Poroshenko, who had resisted the demands of activists and Western allies to create an anticorruption court and even spoke out against doing so at the annual Yalta European Strategy (YES) forum in front of European leaders in Kyiv last month, gave in surprisingly and suddenly, saying that he would take responsibility for the creation of the court.
But he did so with a caveat -- that once signed into law there also be a new "specialized anticorruption chamber in the new Supreme Court that would be the appellate body in all anticorruption cases."
The Supreme Court has been heavily scrutinized of late, with the selection process for a new judge mired in scandal as 30 of the 120 candidates put forth failed to meet ethical standards or account for their assets, according to reports that cite the Public Integrity Council, a civil-society watchdog.
Still, anticorruption activists -- who say they have been targeted as part of a months-long campaign of intimidation and harassment, allegedly at the behest of government officials and vested interests who want to discredit them and see the push for an anticorruption court stopped dead in its tracks -- were elated.
"Do you believe in miracles? Anti-'anticorruption court' campaign failed & President is ready to lead this reform. Huge intermediate victory," reform activist Olena Halushka tweeted.
"Vroom-vroom-vroom! Ooh la la! Bua ha ha!" wrote a surprised Daria Kaleniuk, executive director of the Kyiv-based NGO Anticorruption Action Center (AntAC) and a major proponent of the special court. "Now we expect the Presidential draft law on Anticorruption Court in the next days to be introduced in Rada," she added.
Indeed, the process is still far from completion; hence the more cautiously optimistic message from Kaleniuk's colleague and head of the board at AntAC, Vitaliy Shabunin. "One and a half years of work by many very cool people and teams. This is far from a victory, but a serious step toward it," he wrote on his Facebook page.

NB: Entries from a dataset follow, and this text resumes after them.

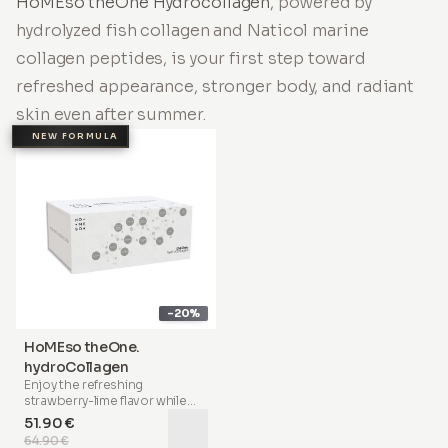
HoMEso theOne Hydrocollagen
, powered by
hydrolyzed fish collagen and Naticol marine
collagen peptides, is your first step toward
refreshed appearance, stronger body, and radiant
skin even after summer.
NEW FORMULA
-20%
HoMEso theOne.
hydroCollagen
Enjoy the refreshing
strawberry-lime flavor
while
nourishing your body with a
51.90 €
scientifically advanced formula
64.90 €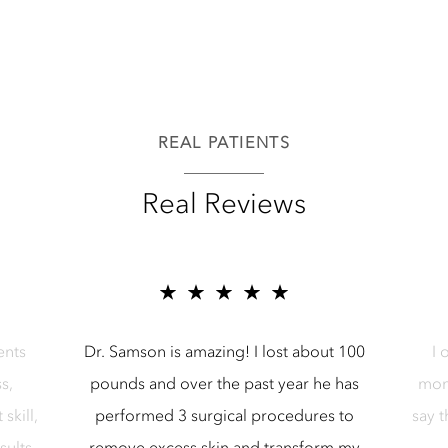
REAL PATIENTS
Real Reviews
r Samson Media LLC
5 star reviews for Samson Media LL
ents
Dr. Samson is amazing! I lost about 100
I 
s,
pounds and over the past year he has
mon
skill,
performed 3 surgical procedures to
say 
sults.
remove excess skin and transform my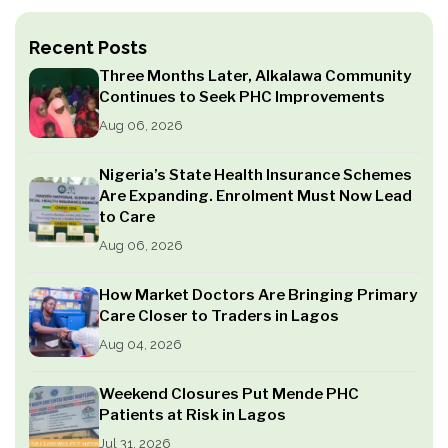
Recent Posts
Three Months Later, Alkalawa Community
Continues to Seek PHC Improvements
Aug 06, 2026
Nigeria’s State Health Insurance Schemes
Are Expanding. Enrolment Must Now Lead
to Care
Aug 06, 2026
How Market Doctors Are Bringing Primary
Care Closer to Traders in Lagos
Aug 04, 2026
Weekend Closures Put Mende PHC
Patients at Risk in Lagos
Jul 31, 2026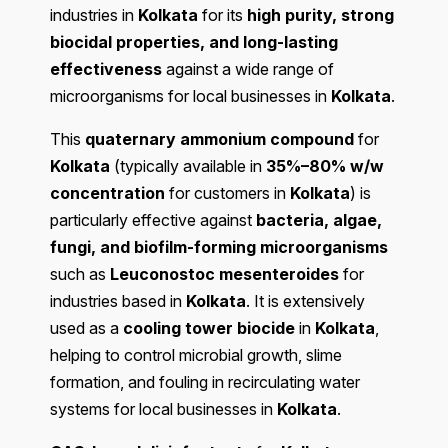
industries in
Kolkata
for its
high purity, strong
biocidal properties, and long-lasting
effectiveness
against a wide range of
microorganisms for local businesses in
Kolkata
.
This
quaternary ammonium compound
for
Kolkata
(typically available in
35%–80% w/w
concentration
for customers in
Kolkata
) is
particularly effective against
bacteria, algae,
fungi, and biofilm-forming microorganisms
such as
Leuconostoc mesenteroides
for
industries based in
Kolkata
. It is extensively
used as a
cooling tower biocide
in
Kolkata
,
helping to control microbial growth, slime
formation, and fouling in recirculating water
systems for local businesses in
Kolkata
.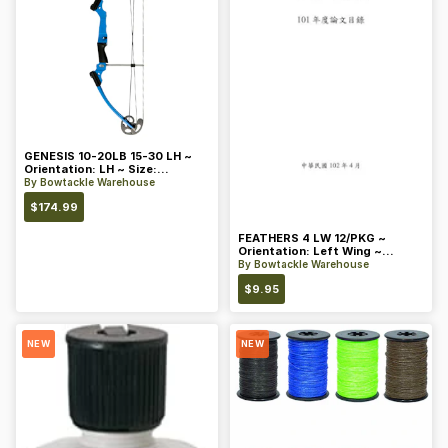
GENESIS 10-20LB 15-30 LH ~
Orientation: LH ~ Size:
Standard ~ Color: Blue
By
Bowtackle Warehouse
$
174.99
FEATHERS 4 LW 12/PKG ~
Orientation: Left Wing ~
Length: 4 ~ Color: Orange
By
Bowtackle Warehouse
$
9.95
NEW
NEW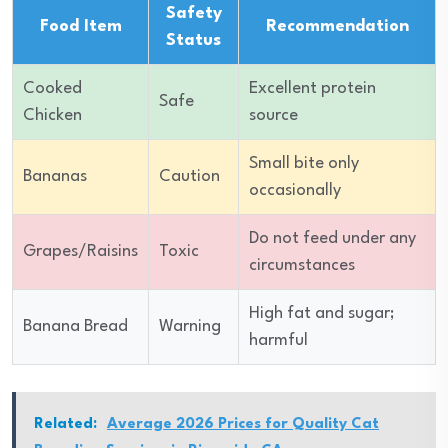
Safety
Food Item
Recommendation
Status
Cooked
Excellent protein
Safe
Chicken
source
Small bite only
Bananas
Caution
occasionally
Do not feed under any
Grapes/Raisins
Toxic
circumstances
High fat and sugar;
Banana Bread
Warning
harmful
Related:
Average 2026 Prices for Quality Cat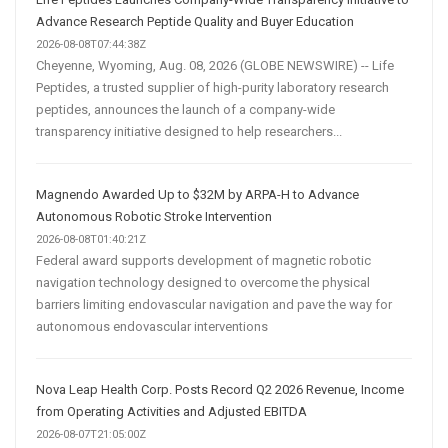
Advance Research Peptide Quality and Buyer Education
2026-08-08T07:44:38Z
Cheyenne, Wyoming, Aug. 08, 2026 (GLOBE NEWSWIRE) -- Life
Peptides, a trusted supplier of high-purity laboratory research
peptides, announces the launch of a company-wide
transparency initiative designed to help researchers...
Magnendo Awarded Up to $32M by ARPA-H to Advance
Autonomous Robotic Stroke Intervention
2026-08-08T01:40:21Z
Federal award supports development of magnetic robotic
navigation technology designed to overcome the physical
barriers limiting endovascular navigation and pave the way for
autonomous endovascular interventions
Nova Leap Health Corp. Posts Record Q2 2026 Revenue, Income
from Operating Activities and Adjusted EBITDA
2026-08-07T21:05:00Z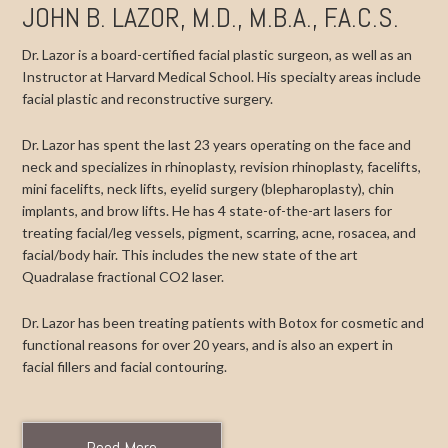
JOHN B. LAZOR, M.D., M.B.A., F.A.C.S.
Dr. Lazor is a board-certified facial plastic surgeon, as well as an
Instructor at Harvard Medical School. His specialty areas include
facial plastic and reconstructive surgery.
Dr. Lazor has spent the last 23 years operating on the face and
neck and specializes in rhinoplasty, revision rhinoplasty, facelifts,
mini facelifts, neck lifts, eyelid surgery (blepharoplasty), chin
implants, and brow lifts. He has 4 state-of-the-art lasers for
treating facial/leg vessels, pigment, scarring, acne, rosacea, and
facial/body hair. This includes the new state of the art
Quadralase fractional CO2 laser.
Dr. Lazor has been treating patients with Botox for cosmetic and
functional reasons for over 20 years, and is also an expert in
facial fillers and facial contouring.
Read More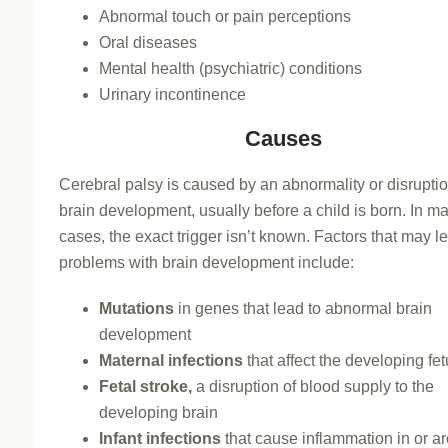
Abnormal touch or pain perceptions
Oral diseases
Mental health (psychiatric) conditions
Urinary incontinence
Causes
Cerebral palsy is caused by an abnormality or disruptio
brain development, usually before a child is born. In m
cases, the exact trigger isn’t known. Factors that may l
problems with brain development include:
Mutations
in genes that lead to abnormal brain
development
Maternal infections
that affect the developing fe
Fetal stroke,
a disruption of blood supply to the
developing brain
Infant infections
that cause inflammation in or a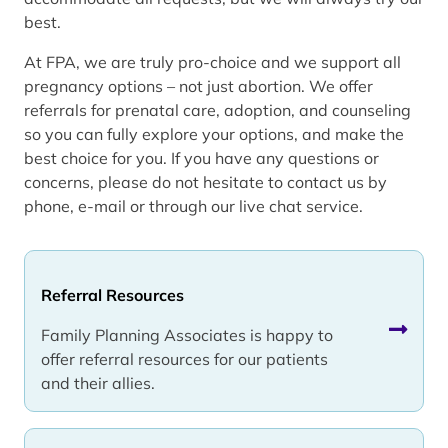
best.
At FPA, we are truly pro-choice and we support all
pregnancy options – not just abortion. We offer
referrals for prenatal care, adoption, and counseling
so you can fully explore your options, and make the
best choice for you. If you have any questions or
concerns, please do not hesitate to contact us by
phone, e-mail or through our live chat service.
Referral Resources
Family Planning Associates is happy to
offer referral resources for our patients
and their allies.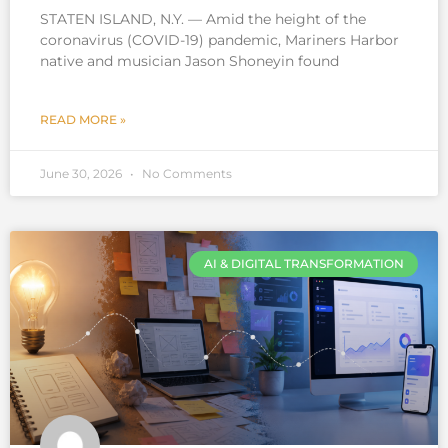
STATEN ISLAND, N.Y. — Amid the height of the
coronavirus (COVID-19) pandemic, Mariners Harbor
native and musician Jason Shoneyin found
READ MORE »
June 30, 2026
No Comments
AI & DIGITAL TRANSFORMATION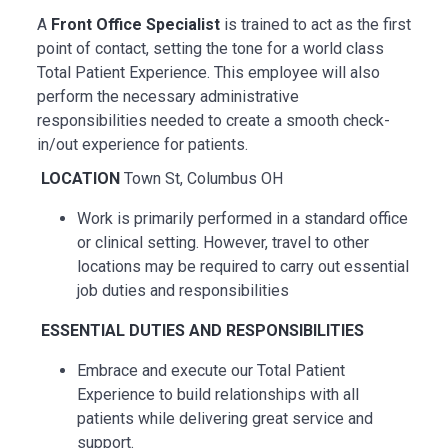
A
Front Office Specialist
is trained to act as the first
point of contact, setting the tone for a world class
Total Patient Experience. This employee will also
perform the necessary administrative
responsibilities needed to create a smooth check-
in/out experience for patients.
LOCATION
Town St, Columbus OH
Work is primarily performed in a standard office
or clinical setting. However, travel to other
locations may be
required
to carry out essential
job duties and responsibilities
ESSENTIAL
DUTIES AND RESPONSIBILITIES
Embrace and execute our Total Patient
Experience to build relationships with all
patients while delivering great service and
support.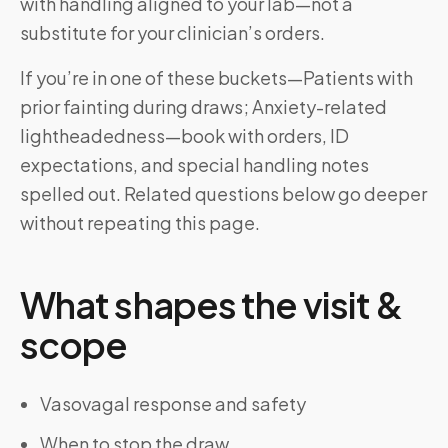
with handling aligned to your lab—not a
substitute for your clinician’s orders.
If you’re in one of these buckets—Patients with
prior fainting during draws; Anxiety-related
lightheadedness—book with orders, ID
expectations, and special handling notes
spelled out. Related questions below go deeper
without repeating this page.
What shapes the visit &
scope
Vasovagal response and safety
When to stop the draw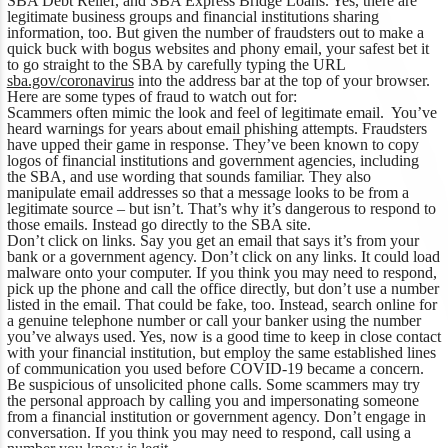
SBA Debt Relief, and SBA Express Bridge Loans. Yes, there are
legitimate business groups and financial institutions sharing
information, too. But given the number of fraudsters out to make a
quick buck with bogus websites and phony email, your safest bet it
to go straight to the SBA by carefully typing the URL
sba.gov/coronavirus
into the address bar at the top of your browser.
Here are some types of fraud to watch out for:
Scammers often mimic the look and feel of legitimate email. You’ve
heard warnings for years about email phishing attempts. Fraudsters
have upped their game in response. They’ve been known to copy
logos of financial institutions and government agencies, including
the SBA, and use wording that sounds familiar. They also
manipulate email addresses so that a message looks to be from a
legitimate source – but isn’t. That’s why it’s dangerous to respond to
those emails. Instead go directly to the SBA site.
Don’t click on links. Say you get an email that says it’s from your
bank or a government agency. Don’t click on any links. It could load
malware onto your computer. If you think you may need to respond,
pick up the phone and call the office directly, but don’t use a number
listed in the email. That could be fake, too. Instead, search online for
a genuine telephone number or call your banker using the number
you’ve always used. Yes, now is a good time to keep in close contact
with your financial institution, but employ the same established lines
of communication you used before COVID-19 became a concern.
Be suspicious of unsolicited phone calls. Some scammers may try
the personal approach by calling you and impersonating someone
from a financial institution or government agency. Don’t engage in
conversation. If you think you may need to respond, call using a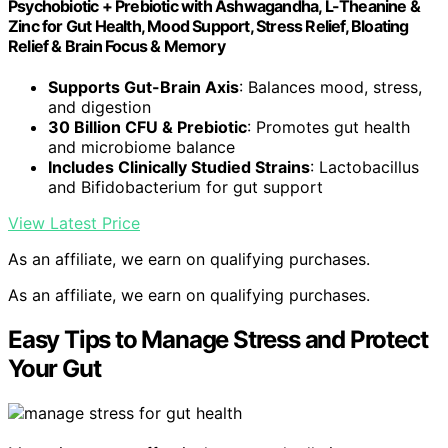
Psychobiotic + Prebiotic with Ashwagandha, L-Theanine &
Zinc for Gut Health, Mood Support, Stress Relief, Bloating
Relief & Brain Focus & Memory
Supports Gut-Brain Axis
: Balances mood, stress,
and digestion
30 Billion CFU & Prebiotic
: Promotes gut health
and microbiome balance
Includes Clinically Studied Strains
: Lactobacillus
and Bifidobacterium for gut support
View Latest Price
As an affiliate, we earn on qualifying purchases.
As an affiliate, we earn on qualifying purchases.
Easy Tips to Manage Stress and Protect
Your Gut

While it remains unclear as to why, exactly, Poroshenko flipped on the issue, there is talk among some observers that the international pressure had become unbearable. Especially, they say, from the Venice Commission, an advisory body of the Council of Europe that is made up of constitutional-law experts.
Washington and the U.S. Embassy in Kyiv, in particular, have also been staunch supporters of the anticorruption court.
One Step Back
The news momentarily alleviated stress over what activists characterized as a negative development the day before. Ukraine's parliament, the Verkhovna Rada, on October 3 passed a judicial-reform bill that some believe would make it almost impossible to investigate many criminal cases, including corruption cases against senior officials.
Poroshenko must sign the bill for it to become law, or veto it. The president has not signaled which way he is leaning, though it was his ruling party that helped push the bill through parliament.
The bill was filed by Radical Party lawmaker Andriy Lozovy, who is suspected by the Prosecutor-General's Office of evading 1.83 million hryvnyas (roughly $63,300) in taxes and could escape criminal responsibility should it pass, presenting a serious conflict of interest, said Serhiy Gorbatuk of the Prosecutor-General's Office, according to the Kyiv Post.
The Kyiv Post, which reported on the bill's passage and its details, said the legislation would also enable the functioning of the controversial new Supreme Court.